CONSIGNES ▸
**a.** Réécrivez plus brièvement le paragraphe du passage cité qui commence par « Le pitch? Une jeune Cosima ». Conservez ses faits principaux.
**b.** Répondez aux questions suivantes à partir du passage cité :
(i) Dès quel âge le spectacle est-il accessible ?
(ii) Dans le cadre de quelle programmation est-il présenté au Parc de la Mairie de Vandoeuvres ?
(iii) Que deviennent les arbres dans la scénographie ?
**c.** Reproduisez à l'identique le texte du passage cité qui commence par « À la Forêt du » et se poursuit jusqu'à « partenaires de jeu. ».

Echappée vers les cimes du vivant

À la Forêt du Théâtre de Vidy (Lausanne), ce spectacle familial accessible dès 9 ans est à découvrir du 2 mai au 7 juin.
Avant sa venue à La Comédie de Genève au Parc de la Mairie de Vandoeuvres, dans le cadre de la programmation du Théâtre Am Stram Gram, du 9 au 18 mai.
Le pitch? Une jeune Cosima décide de quitter le sol pour les frondaisons, renouvelant ainsi le geste ancestral de révolte initié par son aïeul littéraire Cosimo chez Calvino.
Entre méditations philosophiques, éveil amoureux et découvertes politiques, son parcours suspendu nous invite à repenser notre rapport au vivant.
Fidèle à son goût pour les créations in situ, Mathias Brossard Brossard imagine une scénographie mobile et discrète, où les arbres deviennent non pas décor, mais partenaires de jeu.

EXTRAITS DU MATÉRIEL ▸
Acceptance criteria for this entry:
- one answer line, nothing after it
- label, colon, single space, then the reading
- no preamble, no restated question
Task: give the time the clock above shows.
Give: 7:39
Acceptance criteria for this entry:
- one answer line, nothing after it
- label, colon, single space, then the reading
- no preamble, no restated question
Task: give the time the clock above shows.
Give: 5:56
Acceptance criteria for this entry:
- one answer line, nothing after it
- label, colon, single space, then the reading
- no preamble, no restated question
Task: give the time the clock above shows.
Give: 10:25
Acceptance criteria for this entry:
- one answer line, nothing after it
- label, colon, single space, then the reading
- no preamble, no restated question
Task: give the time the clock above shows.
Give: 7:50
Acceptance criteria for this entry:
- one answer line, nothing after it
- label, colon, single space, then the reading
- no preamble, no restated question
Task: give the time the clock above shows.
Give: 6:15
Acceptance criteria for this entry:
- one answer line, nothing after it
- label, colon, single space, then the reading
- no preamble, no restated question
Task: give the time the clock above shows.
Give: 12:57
...
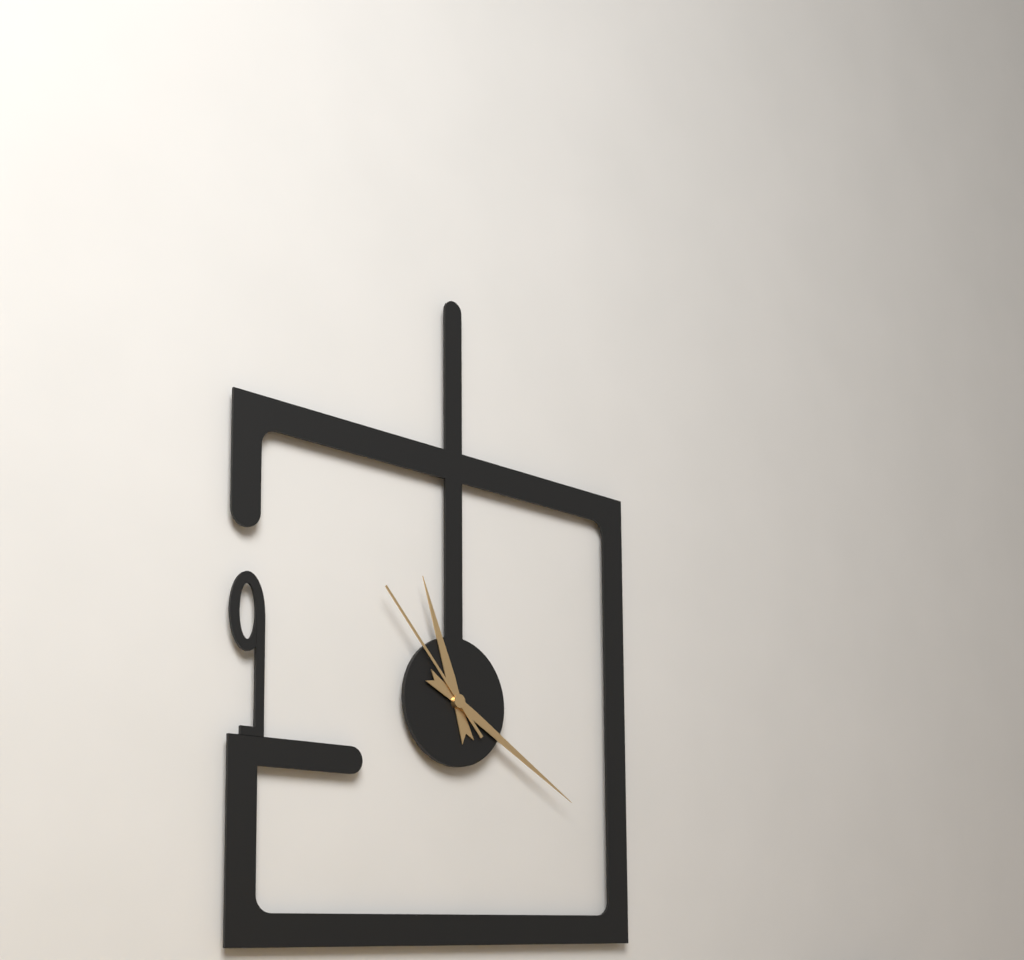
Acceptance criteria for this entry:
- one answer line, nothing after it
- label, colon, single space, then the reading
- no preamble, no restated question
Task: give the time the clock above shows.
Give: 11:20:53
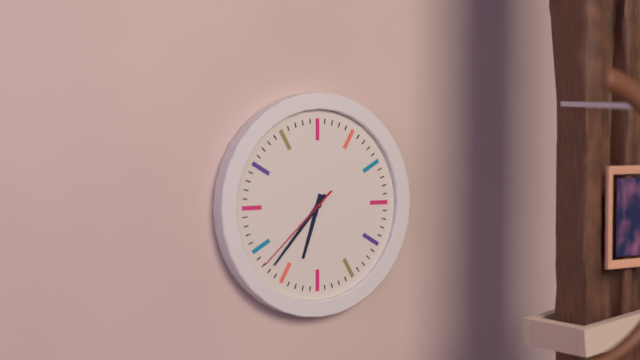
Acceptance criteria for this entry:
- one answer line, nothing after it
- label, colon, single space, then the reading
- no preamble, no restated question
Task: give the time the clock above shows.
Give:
* * *
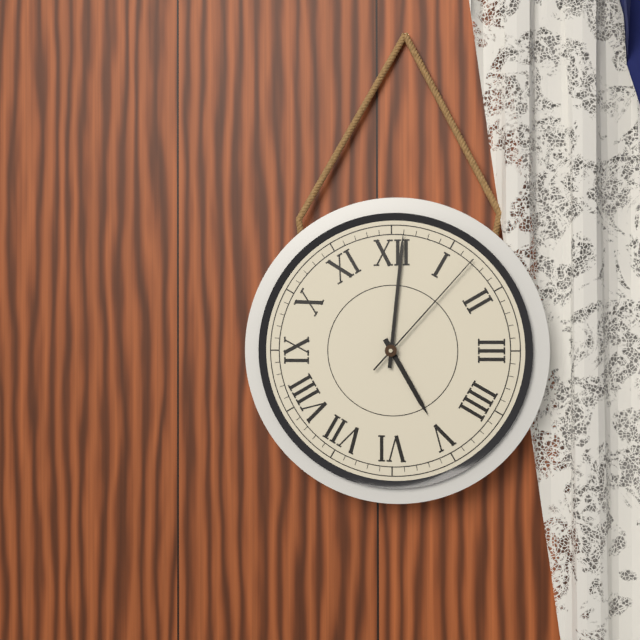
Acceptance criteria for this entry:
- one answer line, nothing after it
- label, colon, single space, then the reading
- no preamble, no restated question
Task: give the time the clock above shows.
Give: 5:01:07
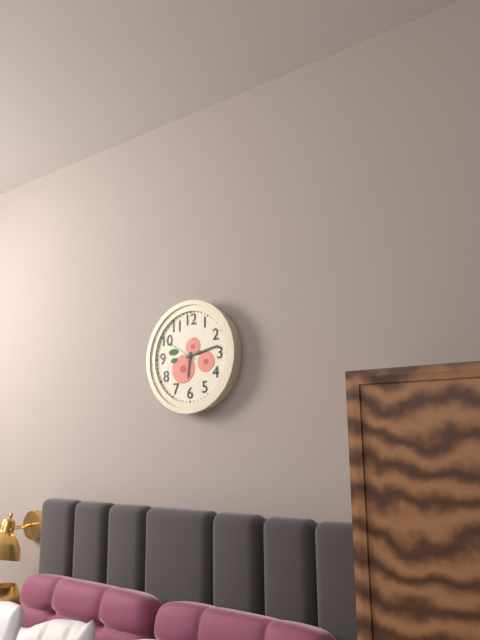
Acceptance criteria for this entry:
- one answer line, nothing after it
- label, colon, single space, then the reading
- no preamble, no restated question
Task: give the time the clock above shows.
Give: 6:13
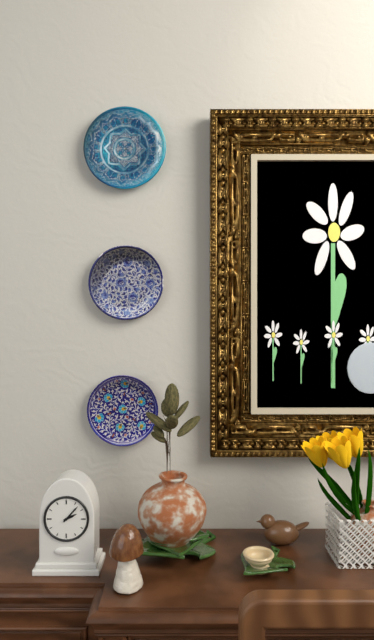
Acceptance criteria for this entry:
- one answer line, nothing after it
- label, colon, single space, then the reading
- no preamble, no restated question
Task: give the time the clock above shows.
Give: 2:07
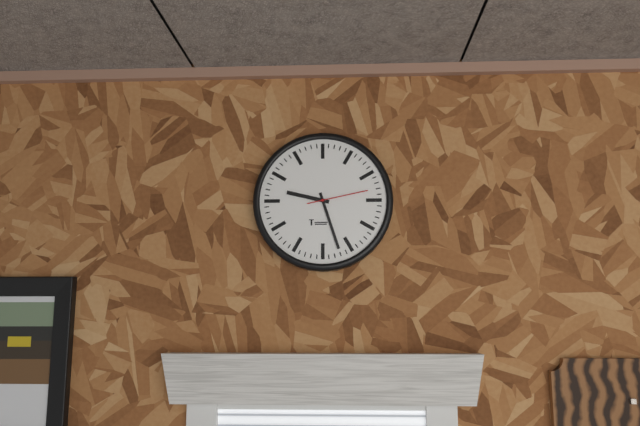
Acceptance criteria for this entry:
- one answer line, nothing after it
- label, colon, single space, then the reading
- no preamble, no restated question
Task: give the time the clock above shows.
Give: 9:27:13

RÉPONSES ▸
**a.** La jeune Cosima quitte le sol pour les arbres. Elle renouvelle ainsi le geste de révolte de Cosimo, son aïeul littéraire chez Calvino.

**b.**
(i) Dès 9 ans.
(ii) Dans le cadre de la programmation du Théâtre Am Stram Gram.
(iii) Ils deviennent non pas décor, mais partenaires de jeu.

**c.**
À la Forêt du Théâtre de Vidy (Lausanne), ce spectacle familial accessible dès 9 ans est à découvrir du 2 mai au 7 juin.
Avant sa venue à La Comédie de Genève au Parc de la Mairie de Vandoeuvres, dans le cadre de la programmation du Théâtre Am Stram Gram, du 9 au 18 mai.
Le pitch? Une jeune Cosima décide de quitter le sol pour les frondaisons, renouvelant ainsi le geste ancestral de révolte initié par son aïeul littéraire Cosimo chez Calvino.
Entre méditations philosophiques, éveil amoureux et découvertes politiques, son parcours suspendu nous invite à repenser notre rapport au vivant.
Fidèle à son goût pour les créations in situ, Mathias Brossard Brossard imagine une scénographie mobile et discrète, où les arbres deviennent non pas décor, mais partenaires de jeu.